What this task involves: What are the lines below, starting at the line containing "stool: present [307,175,383,275]" and ending at the line containing "knife block: present"? Write them out exactly, ends included, without pictures.

Data supplied:
★ ★ ★ ★ ★
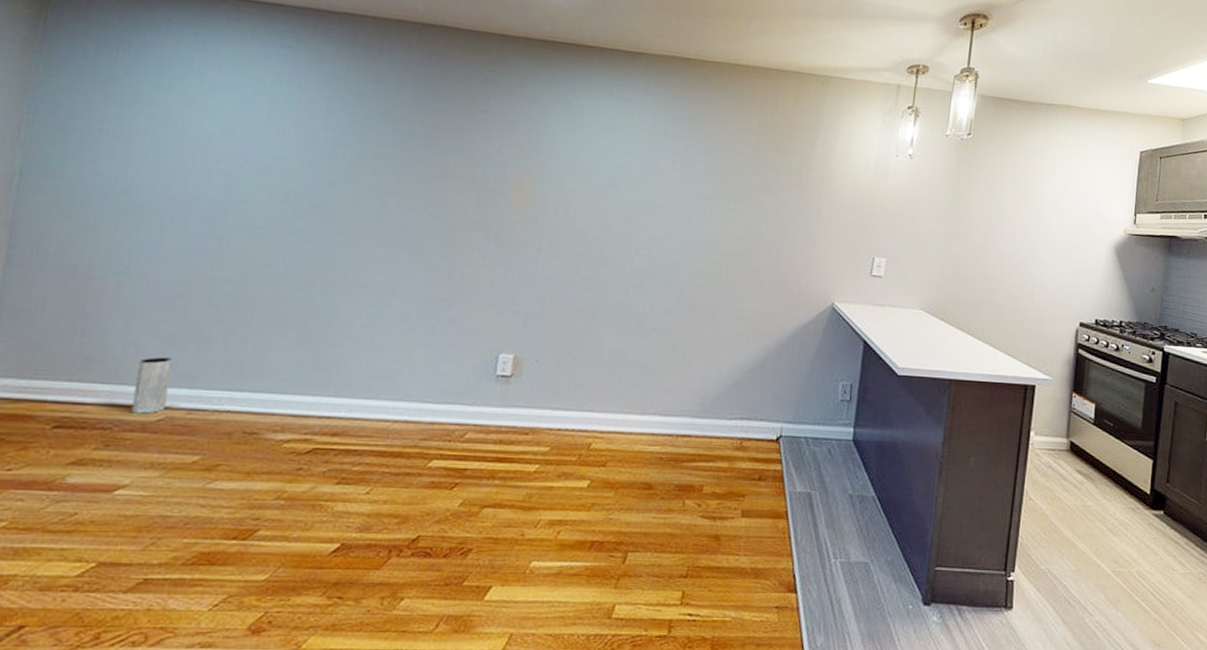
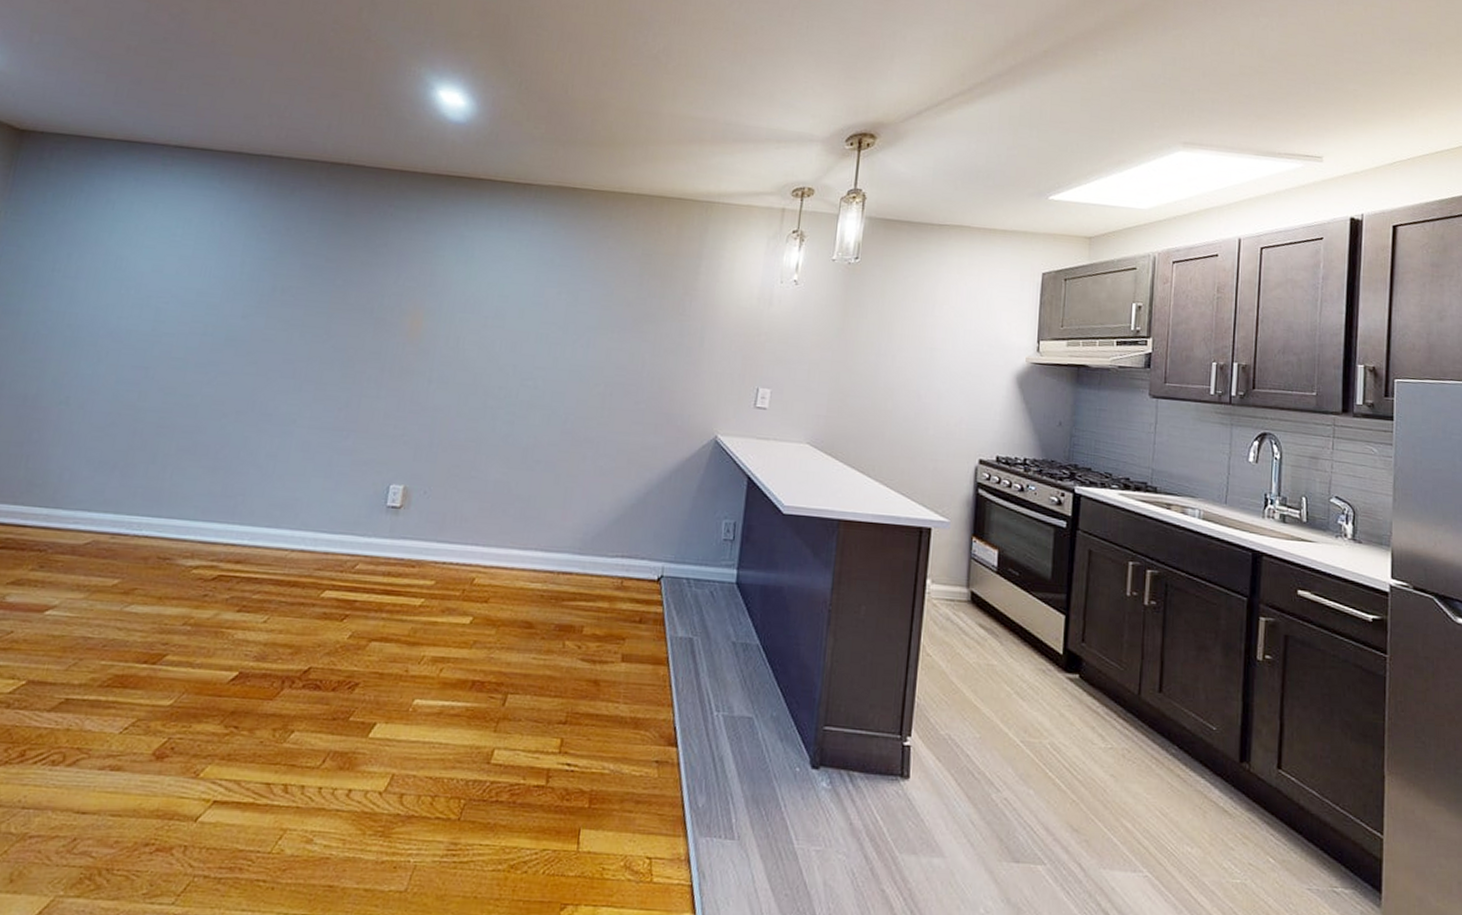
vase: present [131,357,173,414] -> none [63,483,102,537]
★ ★ ★ ★ ★
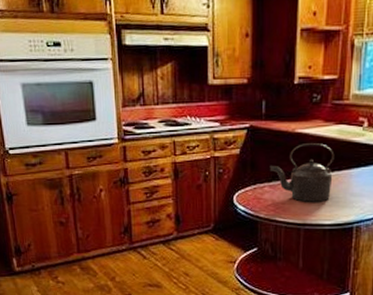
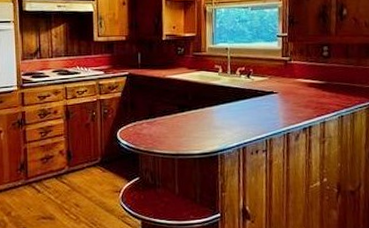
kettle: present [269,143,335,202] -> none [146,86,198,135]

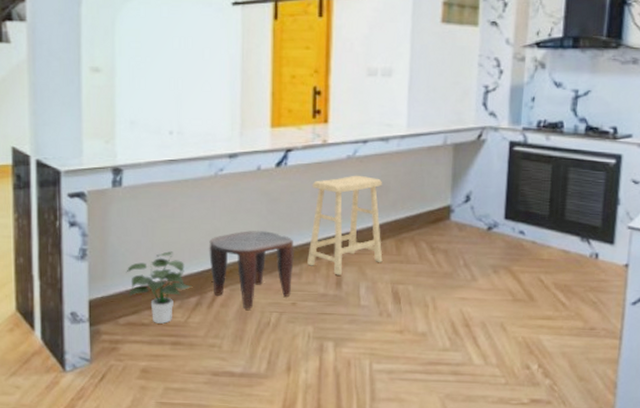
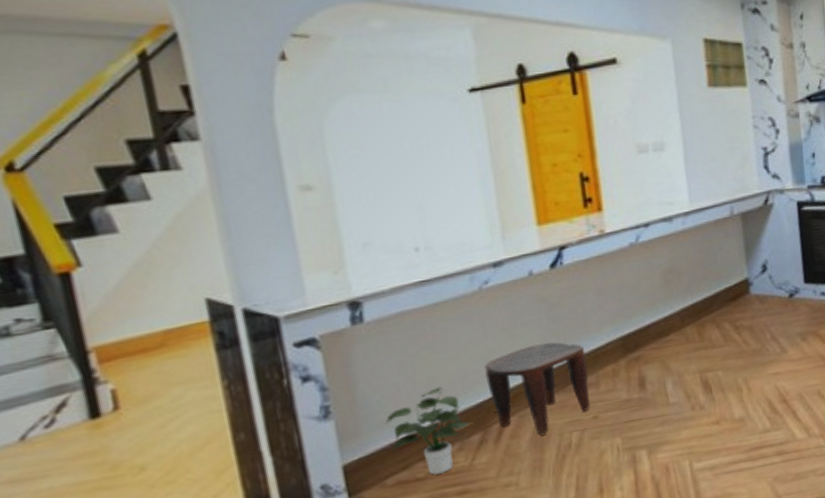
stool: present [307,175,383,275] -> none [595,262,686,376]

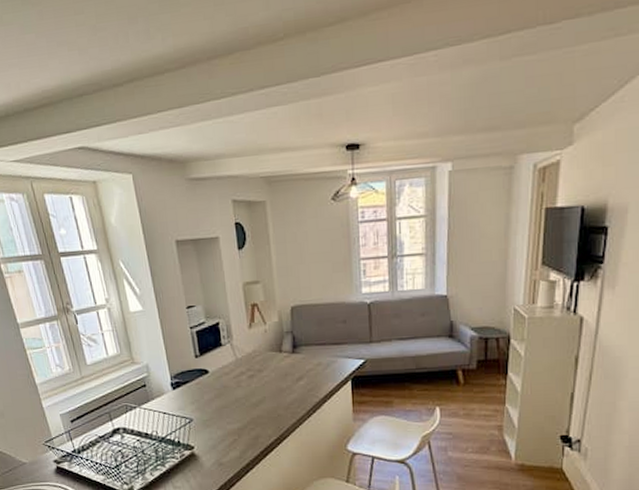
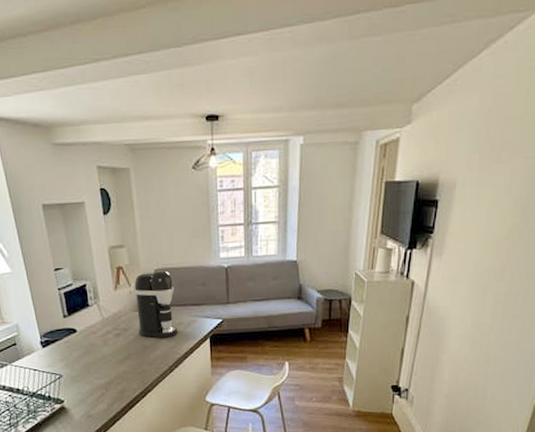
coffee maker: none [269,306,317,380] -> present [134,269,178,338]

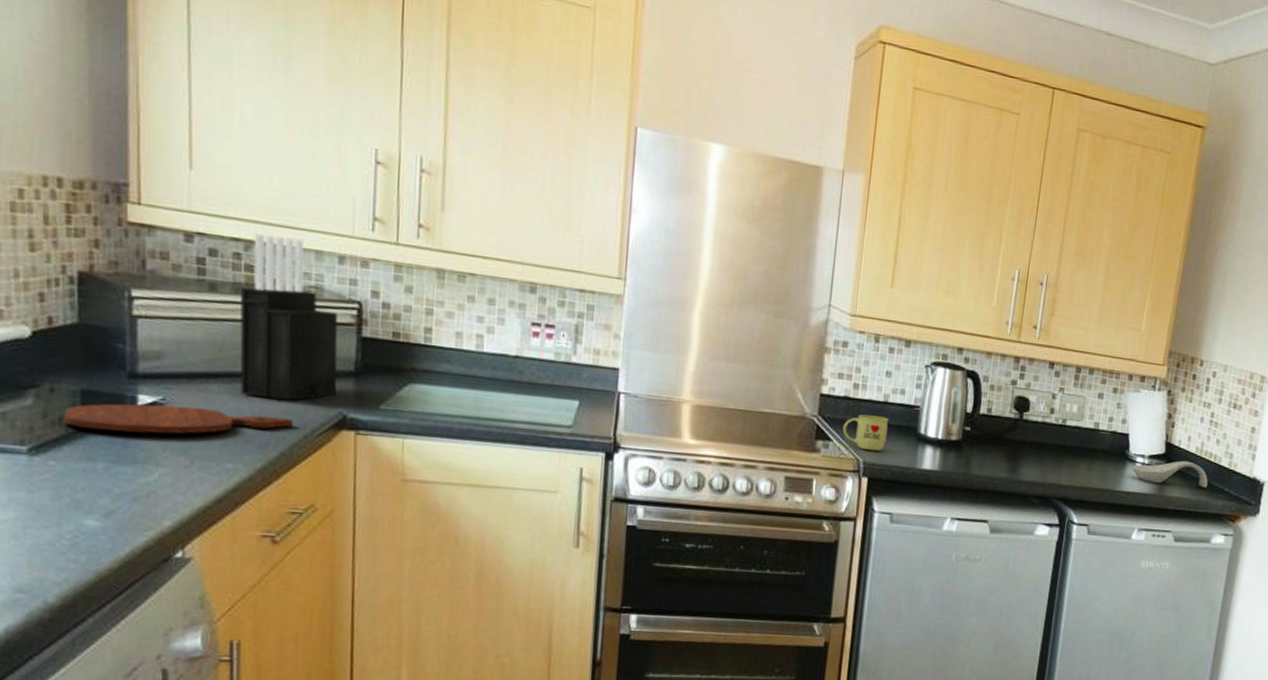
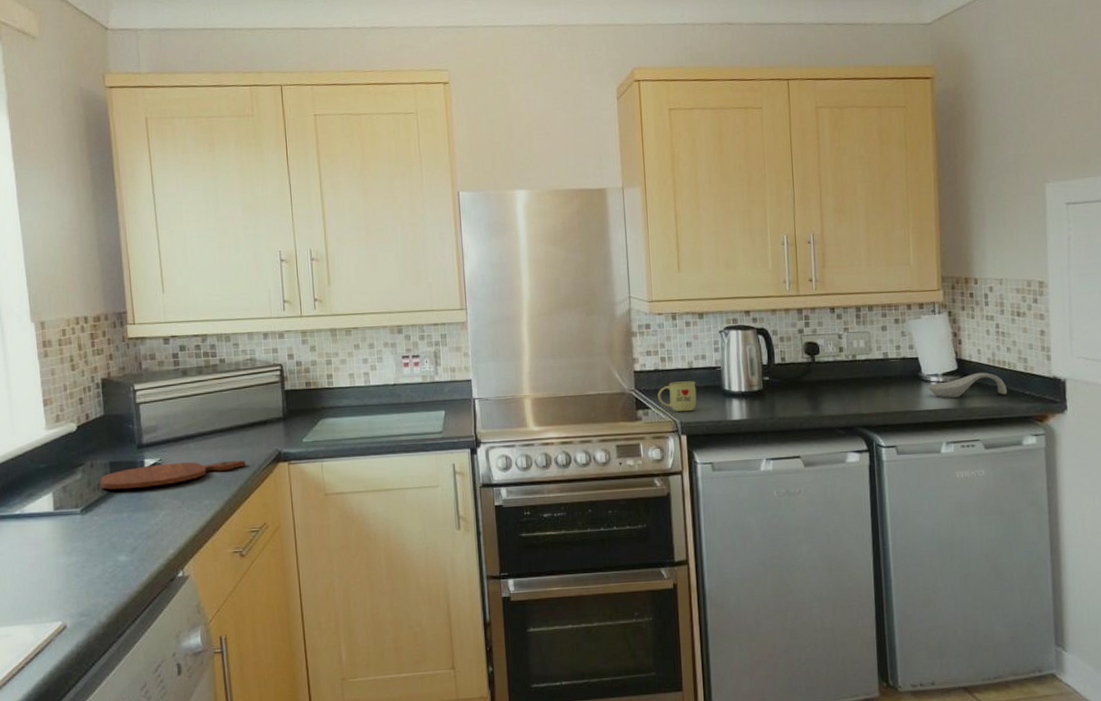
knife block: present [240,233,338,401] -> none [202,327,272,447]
★ ★ ★ ★ ★
Solved problem:
stool: present [307,175,383,275] -> none [595,262,686,376]

coffee maker: none [269,306,317,380] -> present [134,269,178,338]

knife block: present [240,233,338,401] -> none [202,327,272,447]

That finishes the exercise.